The states have raised alarms as well. On June 30, 2021, the New York State Department of Financial Services (“DFS”) issued additional guidance on ransomware. (See Bates post on the DFS Cyber Insurance Risk Framework issued in February 2021.)  In the new guidance, the DFS called ransomware “the most disruptive cybercrime” because “it shuts down hospitals, schools, and companies. It prevents consumers from getting services, patients from receiving care, and employees from working.” The DFS noted that between January 2020, and May 2021, DFS-regulated companies reported 74 ransomware attacks, of which 17 paid a ransom. (This does not include attacks on third party vendors which affected regulated entities.)

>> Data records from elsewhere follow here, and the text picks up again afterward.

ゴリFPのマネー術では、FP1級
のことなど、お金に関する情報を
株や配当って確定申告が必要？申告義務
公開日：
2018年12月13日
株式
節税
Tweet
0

DFS advised that any “successful deployment of ransomware” or any intrusion where hackers gained access should be reported to the DFS within 72 hours. DFS is considering making that reporting mandatory. Among other expectations, DFS reiterated that regulated companies should (i) conduct training on their network security obligations, email filtering and anti-phishing; (ii) have “a documented program to identify, assess, track, and remediate vulnerabilities;” (iii) use multi-factor authentication and ensure the use of strong passwords; (iv) implement the “principle of least privileged access”; (v) monitor their systems and respond to suspicious activity alerts; (vi) back up data to allow for recovery in the event of an attack; and (vii) develop an incident response plan “that explicitly addresses ransomware attacks.”

Conclusion

The many executive, legislative and regulatory efforts described above reflect an urgency about a phenomenon that seems to be growing out of control, made worse by the accelerated growth of difficult-to-trace blockchain financial transactions. While it is impressive that the government entities appear to be moving toward meaningful coordination on strategy, policy and resources, the efforts to date seem cumbersome in light of the apparent agility and speed of the ransomware perpetrators. The pace, however, is quickening. Legislation, regulation and enforcement are now in the pipeline. Bates will keep you apprised.